* [Exercise details]: Reproduce the text from every page in the material below word for word, leaving out the pictures.

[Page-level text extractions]

·····

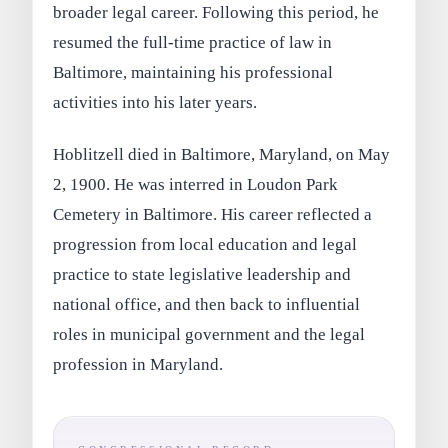
broader legal career. Following this period, he
resumed the full-time practice of law in
Baltimore, maintaining his professional
activities into his later years.
Hoblitzell died in Baltimore, Maryland, on May
2, 1900. He was interred in Loudon Park
Cemetery in Baltimore. His career reflected a
progression from local education and legal
practice to state legislative leadership and
national office, and then back to influential
roles in municipal government and the legal
profession in Maryland.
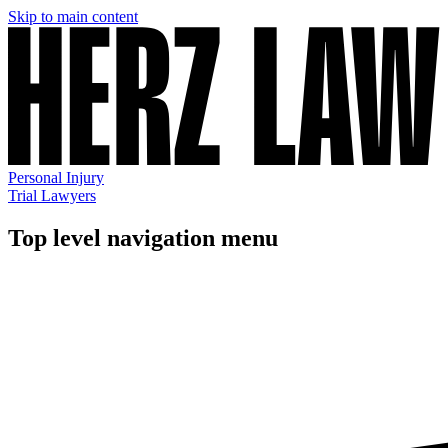
Skip to main content
Personal Injury
Trial Lawyers
Top level navigation menu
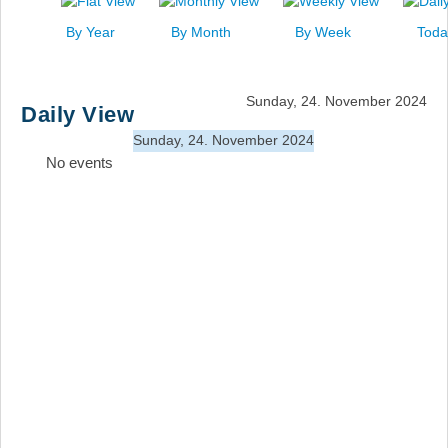
News
By Year
By Month
By Week
Toda
Events
Links
Sunday, 24. November 2024
Daily View
Search
Sunday, 24. November 2024
No events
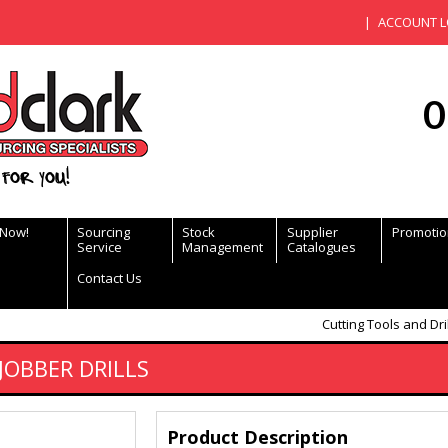
ACCOUNT L
0
for you!
 Now!
Sourcing
Stock
Supplier
Promotio
Service
Management
Catalogues
Contact Us
Cutting Tools and Dri
JOBBER DRILLS
Product Description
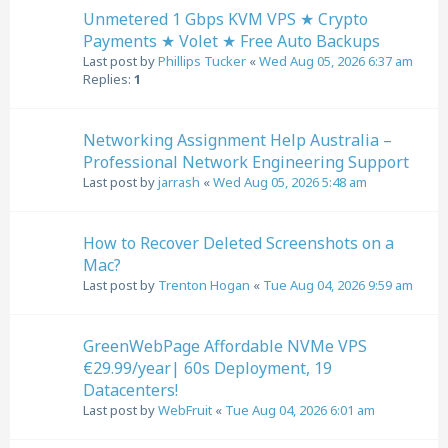
Unmetered 1 Gbps KVM VPS ★ Crypto
Payments ★ Volet ★ Free Auto Backups
Last post by
Phillips Tucker
«
Wed Aug 05, 2026 6:37 am
Replies:
1
Networking Assignment Help Australia –
Professional Network Engineering Support
Last post by
jarrash
«
Wed Aug 05, 2026 5:48 am
How to Recover Deleted Screenshots on a
Mac?
Last post by
Trenton Hogan
«
Tue Aug 04, 2026 9:59 am
GreenWebPage Affordable NVMe VPS
€29.99/year| 60s Deployment, 19
Datacenters!
Last post by
WebFruit
«
Tue Aug 04, 2026 6:01 am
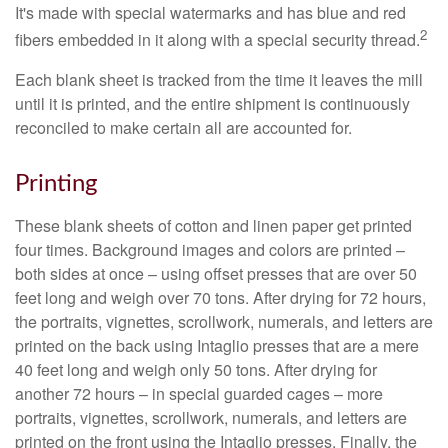
It's made with special watermarks and has blue and red
2
fibers embedded in it along with a special security thread.
Each blank sheet is tracked from the time it leaves the mill
until it is printed, and the entire shipment is continuously
reconciled to make certain all are accounted for.
Printing
These blank sheets of cotton and linen paper get printed
four times. Background images and colors are printed –
both sides at once – using offset presses that are over 50
feet long and weigh over 70 tons. After drying for 72 hours,
the portraits, vignettes, scrollwork, numerals, and letters are
printed on the back using Intaglio presses that are a mere
40 feet long and weigh only 50 tons. After drying for
another 72 hours – in special guarded cages – more
portraits, vignettes, scrollwork, numerals, and letters are
printed on the front using the Intaglio presses. Finally, the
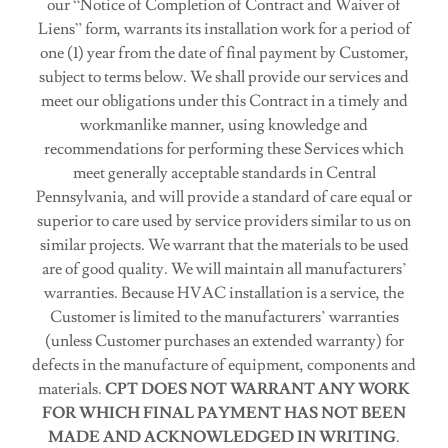
our “Notice of Completion of Contract and Waiver of
Liens” form, warrants its installation work for a period of
one (1) year from the date of final payment by Customer,
subject to terms below. We shall provide our services and
meet our obligations under this Contract in a timely and
workmanlike manner, using knowledge and
recommendations for performing these Services which
meet generally acceptable standards in Central
Pennsylvania, and will provide a standard of care equal or
superior to care used by service providers similar to us on
similar projects. We warrant that the materials to be used
are of good quality. We will maintain all manufacturers’
warranties. Because HVAC installation is a service, the
Customer is limited to the manufacturers’ warranties
(unless Customer purchases an extended warranty) for
defects in the manufacture of equipment, components and
materials.
CPT DOES NOT WARRANT ANY WORK
FOR WHICH FINAL PAYMENT HAS NOT BEEN
MADE AND ACKNOWLEDGED IN WRITING
.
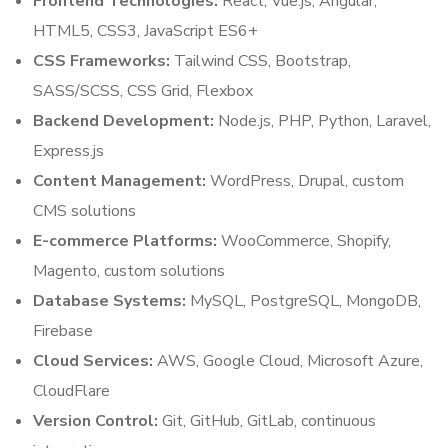
Frontend Technologies:
React, Vue.js, Angular,
HTML5, CSS3, JavaScript ES6+
CSS Frameworks:
Tailwind CSS, Bootstrap,
SASS/SCSS, CSS Grid, Flexbox
Backend Development:
Node.js, PHP, Python, Laravel,
Express.js
Content Management:
WordPress, Drupal, custom
CMS solutions
E-commerce Platforms:
WooCommerce, Shopify,
Magento, custom solutions
Database Systems:
MySQL, PostgreSQL, MongoDB,
Firebase
Cloud Services:
AWS, Google Cloud, Microsoft Azure,
CloudFlare
Version Control:
Git, GitHub, GitLab, continuous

·····

* [Response area]:
broader legal career. Following this period, he
resumed the full-time practice of law in
Baltimore, maintaining his professional
activities into his later years.
Hoblitzell died in Baltimore, Maryland, on May
2, 1900. He was interred in Loudon Park
Cemetery in Baltimore. His career reflected a
progression from local education and legal
practice to state legislative leadership and
national office, and then back to influential
roles in municipal government and the legal
profession in Maryland.
Skip to main content
Personal Injury
Trial Lawyers
Top level navigation menu
News
By Year
By Month
By Week
Toda
Events
Links
Sunday, 24. November 2024
Daily View
Search
Sunday, 24. November 2024
No events
ACCOUNT L
0
for you!
 Now!
Sourcing
Stock
Supplier
Promotio
Service
Management
Catalogues
Contact Us
Cutting Tools and Dri
JOBBER DRILLS
Product Description
Unmetered 1 Gbps KVM VPS ★ Crypto
Payments ★ Volet ★ Free Auto Backups
Last post by
Phillips Tucker
«
Wed Aug 05, 2026 6:37 am
Replies:
1
Networking Assignment Help Australia –
Professional Network Engineering Support
Last post by
jarrash
«
Wed Aug 05, 2026 5:48 am
How to Recover Deleted Screenshots on a
Mac?
Last post by
Trenton Hogan
«
Tue Aug 04, 2026 9:59 am
GreenWebPage Affordable NVMe VPS
€29.99/year| 60s Deployment, 19
Datacenters!
Last post by
WebFruit
«
Tue Aug 04, 2026 6:01 am
It's made with special watermarks and has blue and red
2
fibers embedded in it along with a special security thread.
Each blank sheet is tracked from the time it leaves the mill
until it is printed, and the entire shipment is continuously
reconciled to make certain all are accounted for.
Printing
These blank sheets of cotton and linen paper get printed
four times. Background images and colors are printed –
both sides at once – using offset presses that are over 50
feet long and weigh over 70 tons. After drying for 72 hours,
the portraits, vignettes, scrollwork, numerals, and letters are
printed on the back using Intaglio presses that are a mere
40 feet long and weigh only 50 tons. After drying for
another 72 hours – in special guarded cages – more
portraits, vignettes, scrollwork, numerals, and letters are
printed on the front using the Intaglio presses. Finally, the
our “Notice of Completion of Contract and Waiver of
Liens” form, warrants its installation work for a period of
one (1) year from the date of final payment by Customer,
subject to terms below. We shall provide our services and
meet our obligations under this Contract in a timely and
workmanlike manner, using knowledge and
recommendations for performing these Services which
meet generally acceptable standards in Central
Pennsylvania, and will provide a standard of care equal or
superior to care used by service providers similar to us on
similar projects. We warrant that the materials to be used
are of good quality. We will maintain all manufacturers’
warranties. Because HVAC installation is a service, the
Customer is limited to the manufacturers’ warranties
(unless Customer purchases an extended warranty) for
defects in the manufacture of equipment, components and
materials.
CPT DOES NOT WARRANT ANY WORK
FOR WHICH FINAL PAYMENT HAS NOT BEEN
MADE AND ACKNOWLEDGED IN WRITING
.
Frontend Technologies:
React, Vue.js, Angular,
HTML5, CSS3, JavaScript ES6+
CSS Frameworks:
Tailwind CSS, Bootstrap,
SASS/SCSS, CSS Grid, Flexbox
Backend Development:
Node.js, PHP, Python, Laravel,
Express.js
Content Management:
WordPress, Drupal, custom
CMS solutions
E-commerce Platforms:
WooCommerce, Shopify,
Magento, custom solutions
Database Systems:
MySQL, PostgreSQL, MongoDB,
Firebase
Cloud Services:
AWS, Google Cloud, Microsoft Azure,
CloudFlare
Version Control:
Git, GitHub, GitLab, continuous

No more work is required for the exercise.